人間の精神において内的に成長していく価値体験を植え付ける技である。
芸という字の語源は、「草を刈り取る」ことであり、本来的な意味が変わってしまう。精神の特殊な現象形態の一つとして芸術を考える。

人間の理想は真善美。真は論理学、善は倫理学、美は美学の課題。最高の理想を考える仕事は哲学の課題。美は人間の知性の中に座を占め、知覚の対象の有無に関わらず存続する事を意味する。と、真善美の中で美を最高の価値を有する者として位置付ける。
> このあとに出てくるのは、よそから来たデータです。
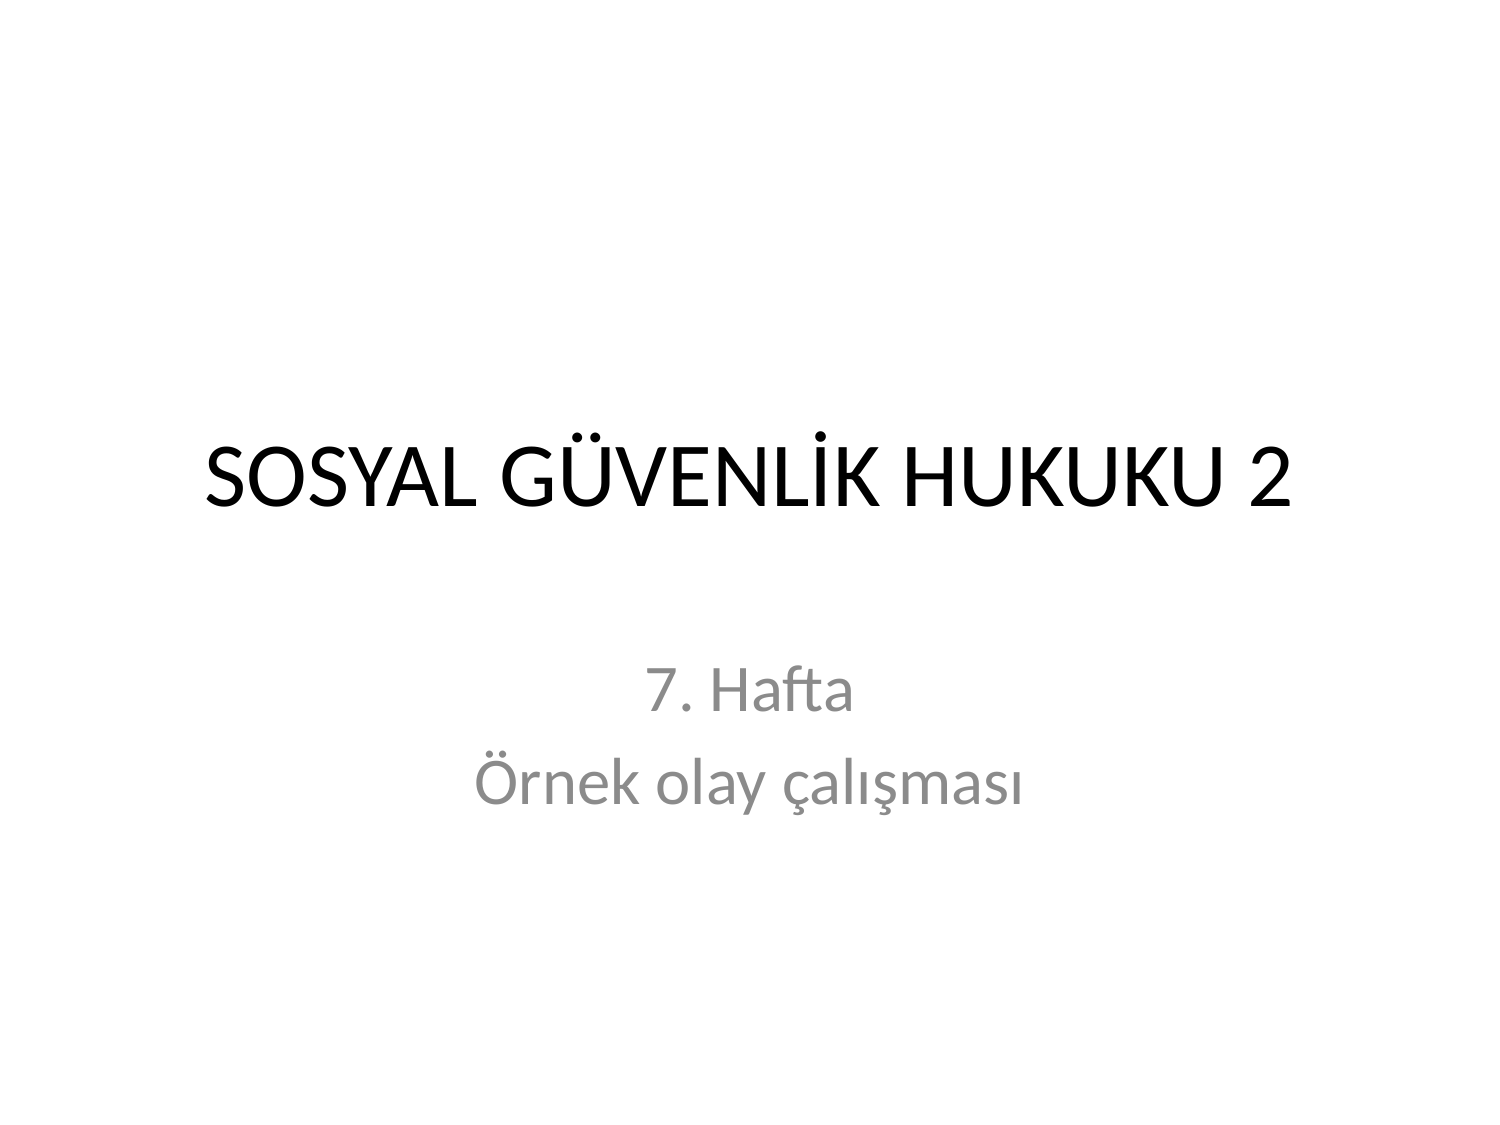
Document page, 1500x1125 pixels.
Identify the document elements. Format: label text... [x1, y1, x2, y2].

title SOSYAL GÜVENLİK HUKUKU 2 [112, 349, 1388, 591]
subtitle 7. Hafta Örnek olay çalışması [225, 637, 1275, 925]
芸術の時間は、物理的時間性と論理的無時間性を止揚した第三の時間をもち
概念的な認識が到達できない場所を象徴によって暗示するのだという。

「芸術を通して美を考えることは人間の自己理解や自己反省という哲学の本格的な歩みに一致する」 

自己の哲学を一口に示すと「美の教え」である」と述べたプラトンの『饗宴』の思想に基づき、理性を通じて作品との対話をおこなうことこそが作品の解釈だと考え、作品との対話を通じて美的価値の理解が成立すし、そのように芸術を通し美を練習することによって、私たちは生き方の美を学んでゆくのだと主張している。